**ЦЕЛЬ ЗАДАНИЯ:** Перепишите запись «31.7.20. Броды. Лешнюв» полностью, не меняя ни слова.

31.7.20. Броды. Лешнюв


   Утром перед отъездом на Золотой улице ждет тачанка, час в книжном магазине, немецкий магазин. Есть все великолепные неразрезанные книги, альбомы. Запад, вот он, Запад, и рыцарская Польша, хрестоматия, история всех Болеславов, и почему-то мне кажется, что это красота, Польша, на ветхое тело набросившая сверкающие одежды. Я роюсь, как сумасшедший, перебегаю, темно, идет поток и разграбление канцелярских принадлежностей, противные молодые люди из трофкомиссии архивоенного вида. Отрываюсь от магазина с отчаянием.
   Хрестоматии, Тетмайер, новые переводы, масса новой национальной польской литературы, учебники.
   Штаб в Станиславчике или Кожошкове. Сестра, она служила По Чрезвычайкам, очень русская, нежная и сломанная красота. Жила со всеми комиссарами, так я думаю, и вдруг — альбом Костромской гимназии, классные дамы, идеальные сердца. Романовский пансион, тетя Маня, коньки.
   Снова Лешнюв, и мои хозяева, страшная грязь, налет гостеприимства, уважения к русским и по моей доброте сошел, неприветливо у разоряемых людей.
   О лошадях, кормить нечем, худеют, тачанка рассыпается, из-за пустяков, я ненавижу Говинского, какой-то веселый, прожорливый неудачник. Кофе мне уже не дают.

**ВЫДЕРЖКИ ИЗ ЛИСТИНГА:**
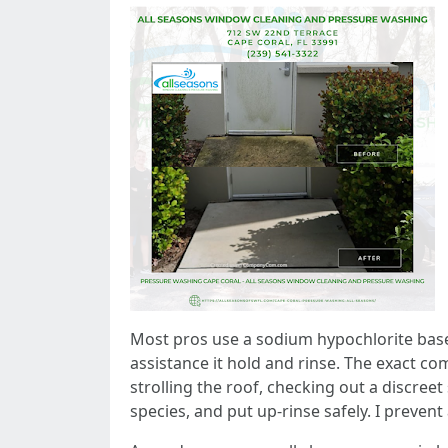
Most pros use a sodium hypochlorite base, 
assistance it hold and rinse. The exact co
strolling the roof, checking out a discree
species, and put up-rinse safely. I preven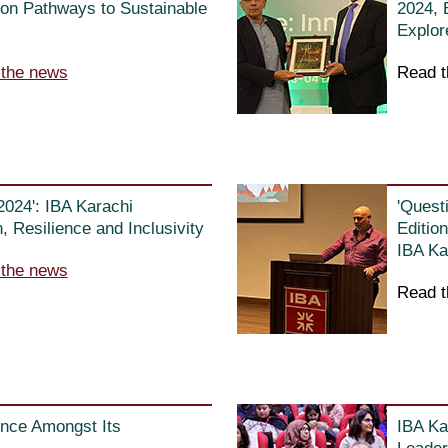
on Pathways to Sustainable
2024, 
Explor
 the news
Read t
2024': IBA Karachi
'Quest
 Resilience and Inclusivity
Editio
IBA Ka
 the news
Read t
nce Amongst Its
IBA Ka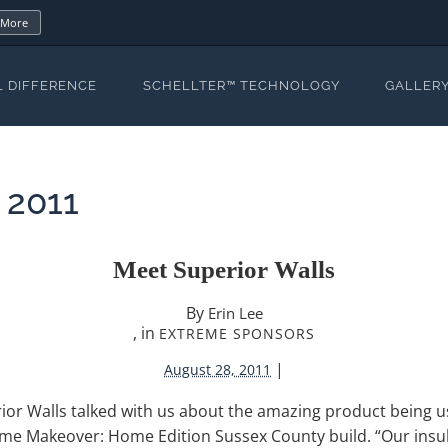
 More
L DIFFERENCE
SCHELLTER™ TECHNOLOGY
GALLER
 2011
Meet Superior Walls
By
Erin Lee
, in
EXTREME SPONSORS
|
August 28, 2011
ior Walls talked with us about the amazing product being u
eme Makeover: Home Edition Sussex County build. “Our insu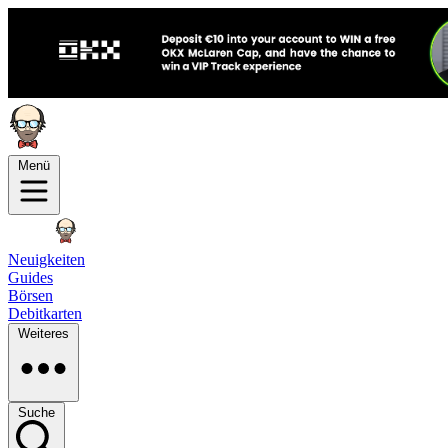
Menü
Neuigkeiten
Guides
Börsen
Debitkarten
Weiteres
Suche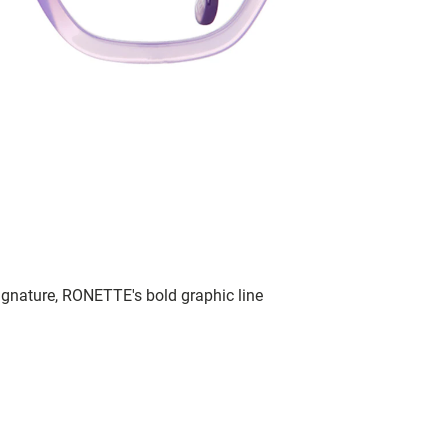
signature, RONETTE's bold graphic line
.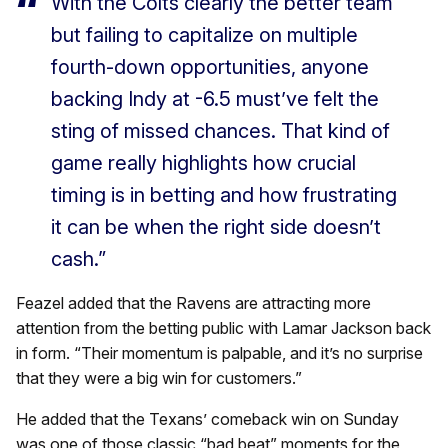
With the Colts clearly the better team
but failing to capitalize on multiple
fourth-down opportunities, anyone
backing Indy at -6.5 must’ve felt the
sting of missed chances. That kind of
game really highlights how crucial
timing is in betting and how frustrating
it can be when the right side doesn’t
cash.”
Feazel added that the Ravens are attracting more
attention from the betting public with Lamar Jackson back
in form. “Their momentum is palpable, and it’s no surprise
that they were a big win for customers.”
He added that the Texans’ comeback win on Sunday
was one of those classic “bad beat” moments for the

**ИТОГ ЗАДАНИЯ:**
31.7.20. Броды. Лешнюв


   Утром перед отъездом на Золотой улице ждет тачанка, час в книжном магазине, немецкий магазин. Есть все великолепные неразрезанные книги, альбомы. Запад, вот он, Запад, и рыцарская Польша, хрестоматия, история всех Болеславов, и почему-то мне кажется, что это красота, Польша, на ветхое тело набросившая сверкающие одежды. Я роюсь, как сумасшедший, перебегаю, темно, идет поток и разграбление канцелярских принадлежностей, противные молодые люди из трофкомиссии архивоенного вида. Отрываюсь от магазина с отчаянием.
   Хрестоматии, Тетмайер, новые переводы, масса новой национальной польской литературы, учебники.
   Штаб в Станиславчике или Кожошкове. Сестра, она служила По Чрезвычайкам, очень русская, нежная и сломанная красота. Жила со всеми комиссарами, так я думаю, и вдруг — альбом Костромской гимназии, классные дамы, идеальные сердца. Романовский пансион, тетя Маня, коньки.
   Снова Лешнюв, и мои хозяева, страшная грязь, налет гостеприимства, уважения к русским и по моей доброте сошел, неприветливо у разоряемых людей.
   О лошадях, кормить нечем, худеют, тачанка рассыпается, из-за пустяков, я ненавижу Говинского, какой-то веселый, прожорливый неудачник. Кофе мне уже не дают.